Mitigating hydrogen gas evolution in high nickel cathodes using single-crystalline NCM particles

Abstract

Hydrogen gas (H2) evolution in high-nickel lithium nickel cobalt manganese oxide (NCM) cathodes poses significant safety and performance challenges, particularly in cylindrical cell-type lithium-ion batteries (LIBs). This study investigates the use of single-crystal NCM (Ni 96%) cathodes to mitigate H2 evolution in the early and later stages of full-cell configurations. Utilizing in situ differential electrochemical mass spectrometry and various spectroscopic characterization, we examine the characteristics of cathodes.

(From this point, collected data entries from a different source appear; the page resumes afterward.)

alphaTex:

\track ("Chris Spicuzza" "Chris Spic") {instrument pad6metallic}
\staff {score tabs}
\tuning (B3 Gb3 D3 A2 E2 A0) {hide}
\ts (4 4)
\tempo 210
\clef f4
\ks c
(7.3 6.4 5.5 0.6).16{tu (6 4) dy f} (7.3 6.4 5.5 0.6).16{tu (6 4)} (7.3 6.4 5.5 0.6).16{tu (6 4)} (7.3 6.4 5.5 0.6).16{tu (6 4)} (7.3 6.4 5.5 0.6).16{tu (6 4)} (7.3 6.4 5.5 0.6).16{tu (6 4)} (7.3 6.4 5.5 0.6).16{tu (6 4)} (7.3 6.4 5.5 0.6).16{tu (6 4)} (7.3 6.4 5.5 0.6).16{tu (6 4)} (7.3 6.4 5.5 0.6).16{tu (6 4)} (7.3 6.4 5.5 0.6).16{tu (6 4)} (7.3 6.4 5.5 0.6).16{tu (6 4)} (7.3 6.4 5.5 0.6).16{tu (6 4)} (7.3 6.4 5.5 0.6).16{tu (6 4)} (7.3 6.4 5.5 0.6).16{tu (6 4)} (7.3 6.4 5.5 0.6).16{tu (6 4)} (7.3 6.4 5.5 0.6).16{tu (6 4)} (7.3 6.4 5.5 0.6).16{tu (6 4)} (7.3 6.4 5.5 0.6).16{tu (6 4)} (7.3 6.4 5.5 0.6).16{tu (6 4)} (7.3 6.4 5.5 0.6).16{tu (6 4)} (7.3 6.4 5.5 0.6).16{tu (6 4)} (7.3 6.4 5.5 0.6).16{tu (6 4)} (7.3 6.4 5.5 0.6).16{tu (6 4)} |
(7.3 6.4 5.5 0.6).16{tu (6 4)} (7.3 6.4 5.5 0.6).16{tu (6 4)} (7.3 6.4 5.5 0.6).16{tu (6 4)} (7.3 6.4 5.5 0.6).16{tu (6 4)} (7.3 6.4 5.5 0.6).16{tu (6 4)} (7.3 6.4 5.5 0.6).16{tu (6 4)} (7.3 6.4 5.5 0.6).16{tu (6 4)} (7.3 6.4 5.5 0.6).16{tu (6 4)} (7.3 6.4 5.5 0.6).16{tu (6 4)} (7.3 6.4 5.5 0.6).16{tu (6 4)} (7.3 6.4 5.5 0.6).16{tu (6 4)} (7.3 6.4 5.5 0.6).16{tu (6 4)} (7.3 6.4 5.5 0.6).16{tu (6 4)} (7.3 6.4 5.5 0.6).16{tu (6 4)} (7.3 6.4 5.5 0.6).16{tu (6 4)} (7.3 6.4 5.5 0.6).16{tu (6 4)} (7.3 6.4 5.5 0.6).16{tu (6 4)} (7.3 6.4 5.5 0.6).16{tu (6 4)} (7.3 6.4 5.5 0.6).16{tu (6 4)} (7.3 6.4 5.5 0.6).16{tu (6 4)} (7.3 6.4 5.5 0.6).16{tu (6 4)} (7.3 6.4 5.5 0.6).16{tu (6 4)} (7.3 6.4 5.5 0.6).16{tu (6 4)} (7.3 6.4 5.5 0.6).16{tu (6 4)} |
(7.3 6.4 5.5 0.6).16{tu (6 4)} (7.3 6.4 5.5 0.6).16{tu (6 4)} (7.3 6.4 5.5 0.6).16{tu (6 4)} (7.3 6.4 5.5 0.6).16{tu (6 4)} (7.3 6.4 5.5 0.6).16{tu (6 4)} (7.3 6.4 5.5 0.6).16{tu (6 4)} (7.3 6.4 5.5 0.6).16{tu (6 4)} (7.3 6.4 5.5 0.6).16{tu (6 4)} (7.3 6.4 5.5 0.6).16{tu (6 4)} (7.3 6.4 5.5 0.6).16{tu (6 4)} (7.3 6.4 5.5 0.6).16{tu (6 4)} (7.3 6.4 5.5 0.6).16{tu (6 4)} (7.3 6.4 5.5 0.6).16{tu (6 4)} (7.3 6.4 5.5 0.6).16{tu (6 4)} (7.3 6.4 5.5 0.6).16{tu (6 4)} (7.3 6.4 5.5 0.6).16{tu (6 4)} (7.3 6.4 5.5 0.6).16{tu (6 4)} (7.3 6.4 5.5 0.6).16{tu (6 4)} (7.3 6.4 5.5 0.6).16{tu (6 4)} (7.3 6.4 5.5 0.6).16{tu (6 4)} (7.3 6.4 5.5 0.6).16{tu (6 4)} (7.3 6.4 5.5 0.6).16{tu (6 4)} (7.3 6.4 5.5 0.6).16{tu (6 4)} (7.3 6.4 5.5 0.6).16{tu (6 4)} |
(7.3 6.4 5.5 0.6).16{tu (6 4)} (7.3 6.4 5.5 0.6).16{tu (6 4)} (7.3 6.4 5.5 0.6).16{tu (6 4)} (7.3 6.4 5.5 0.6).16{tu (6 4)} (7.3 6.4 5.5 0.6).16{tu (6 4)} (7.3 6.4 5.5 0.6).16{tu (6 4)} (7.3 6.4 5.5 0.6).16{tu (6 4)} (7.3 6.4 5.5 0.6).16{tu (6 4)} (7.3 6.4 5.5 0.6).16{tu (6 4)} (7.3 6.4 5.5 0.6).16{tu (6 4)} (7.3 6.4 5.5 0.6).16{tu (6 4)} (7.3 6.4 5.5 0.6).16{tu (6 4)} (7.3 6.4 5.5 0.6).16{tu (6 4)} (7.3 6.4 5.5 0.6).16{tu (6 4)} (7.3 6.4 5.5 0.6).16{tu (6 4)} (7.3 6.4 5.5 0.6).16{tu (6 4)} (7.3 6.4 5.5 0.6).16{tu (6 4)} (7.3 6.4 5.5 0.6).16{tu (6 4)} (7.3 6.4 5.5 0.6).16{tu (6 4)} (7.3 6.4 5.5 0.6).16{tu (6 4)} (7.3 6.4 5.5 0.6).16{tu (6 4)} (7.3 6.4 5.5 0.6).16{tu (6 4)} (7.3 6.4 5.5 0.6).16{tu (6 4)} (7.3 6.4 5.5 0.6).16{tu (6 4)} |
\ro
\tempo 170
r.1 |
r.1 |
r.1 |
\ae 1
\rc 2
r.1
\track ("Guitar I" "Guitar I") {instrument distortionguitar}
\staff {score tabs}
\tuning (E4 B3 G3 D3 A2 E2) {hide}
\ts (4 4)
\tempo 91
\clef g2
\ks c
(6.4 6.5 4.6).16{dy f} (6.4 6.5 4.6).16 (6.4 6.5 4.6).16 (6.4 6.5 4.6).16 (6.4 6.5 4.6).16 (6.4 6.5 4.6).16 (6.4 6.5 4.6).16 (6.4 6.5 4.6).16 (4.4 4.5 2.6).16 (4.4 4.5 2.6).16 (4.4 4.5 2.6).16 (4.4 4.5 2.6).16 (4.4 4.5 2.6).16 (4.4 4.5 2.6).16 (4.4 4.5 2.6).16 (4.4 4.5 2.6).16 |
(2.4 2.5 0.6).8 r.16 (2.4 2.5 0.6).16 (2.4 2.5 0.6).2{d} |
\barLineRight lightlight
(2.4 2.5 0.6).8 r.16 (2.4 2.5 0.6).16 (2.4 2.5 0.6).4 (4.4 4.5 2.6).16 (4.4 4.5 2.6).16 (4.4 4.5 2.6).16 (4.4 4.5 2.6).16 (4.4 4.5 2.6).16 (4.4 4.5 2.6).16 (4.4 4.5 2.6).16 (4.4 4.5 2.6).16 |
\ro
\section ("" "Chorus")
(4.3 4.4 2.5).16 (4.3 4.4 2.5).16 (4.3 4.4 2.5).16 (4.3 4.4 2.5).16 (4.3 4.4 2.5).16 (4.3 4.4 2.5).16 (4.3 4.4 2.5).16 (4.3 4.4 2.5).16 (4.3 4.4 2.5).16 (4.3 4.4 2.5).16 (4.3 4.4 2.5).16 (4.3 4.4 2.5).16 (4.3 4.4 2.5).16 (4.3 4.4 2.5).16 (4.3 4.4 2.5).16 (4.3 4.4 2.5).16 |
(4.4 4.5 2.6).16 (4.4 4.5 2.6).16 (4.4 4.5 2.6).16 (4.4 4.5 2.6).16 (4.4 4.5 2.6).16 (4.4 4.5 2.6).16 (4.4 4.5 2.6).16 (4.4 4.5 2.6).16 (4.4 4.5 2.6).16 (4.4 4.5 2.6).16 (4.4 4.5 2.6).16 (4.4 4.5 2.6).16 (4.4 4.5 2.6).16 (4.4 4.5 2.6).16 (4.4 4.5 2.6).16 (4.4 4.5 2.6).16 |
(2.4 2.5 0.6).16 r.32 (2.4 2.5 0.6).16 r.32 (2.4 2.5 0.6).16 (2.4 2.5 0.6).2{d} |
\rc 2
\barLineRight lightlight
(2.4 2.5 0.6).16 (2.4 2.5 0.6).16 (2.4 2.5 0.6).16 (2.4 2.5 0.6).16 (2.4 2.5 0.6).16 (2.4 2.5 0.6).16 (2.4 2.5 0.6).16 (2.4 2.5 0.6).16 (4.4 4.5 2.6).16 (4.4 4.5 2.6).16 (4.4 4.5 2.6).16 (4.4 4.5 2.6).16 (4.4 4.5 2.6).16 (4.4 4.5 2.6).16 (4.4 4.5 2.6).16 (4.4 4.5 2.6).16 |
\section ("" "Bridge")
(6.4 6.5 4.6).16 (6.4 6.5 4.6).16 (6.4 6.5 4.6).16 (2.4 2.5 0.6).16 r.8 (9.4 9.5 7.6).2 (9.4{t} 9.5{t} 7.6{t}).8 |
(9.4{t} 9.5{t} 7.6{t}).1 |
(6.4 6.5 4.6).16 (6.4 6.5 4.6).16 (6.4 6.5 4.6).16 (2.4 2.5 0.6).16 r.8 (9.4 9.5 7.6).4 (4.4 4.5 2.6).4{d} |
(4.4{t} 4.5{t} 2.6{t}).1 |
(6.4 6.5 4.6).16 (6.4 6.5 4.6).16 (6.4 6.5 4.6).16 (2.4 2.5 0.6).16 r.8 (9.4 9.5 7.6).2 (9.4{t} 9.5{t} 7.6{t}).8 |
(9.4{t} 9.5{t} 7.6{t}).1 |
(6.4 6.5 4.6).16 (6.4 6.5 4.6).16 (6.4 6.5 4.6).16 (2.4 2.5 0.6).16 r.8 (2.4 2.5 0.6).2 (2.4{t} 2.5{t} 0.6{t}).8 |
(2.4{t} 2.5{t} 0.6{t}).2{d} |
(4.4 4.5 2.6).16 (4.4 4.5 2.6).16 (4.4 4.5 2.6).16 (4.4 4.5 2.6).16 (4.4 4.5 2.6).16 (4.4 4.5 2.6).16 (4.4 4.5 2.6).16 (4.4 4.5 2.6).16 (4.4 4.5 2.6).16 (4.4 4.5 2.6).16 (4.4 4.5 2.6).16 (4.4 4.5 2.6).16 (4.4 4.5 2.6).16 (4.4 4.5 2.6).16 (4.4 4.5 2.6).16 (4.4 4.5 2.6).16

In the early stage, the reduced surface area of single-crystal NCM cathodes minimizes the formation of carbonate salts and LiOH contaminant species, thereby mitigating H2 evolution. Furthermore, the exceptional structural stability of the single-crystal NCM particles prevents pulverization during cycling, which in turn reduces nickel dissolution from the NCM cathodes, resulting in suppressing H2 evolution in a later stage by limiting the formation of metallic catalysts. Thus, single-crystal NCM cathodes offer crucial insights into the design of high-nickel NCM-based batteries with enhanced safety. Single-crystal nickel cobalt manganese oxide cathodes significantly reduce hydrogen gas evolution due to their smaller specific surface area and enhanced structural stability.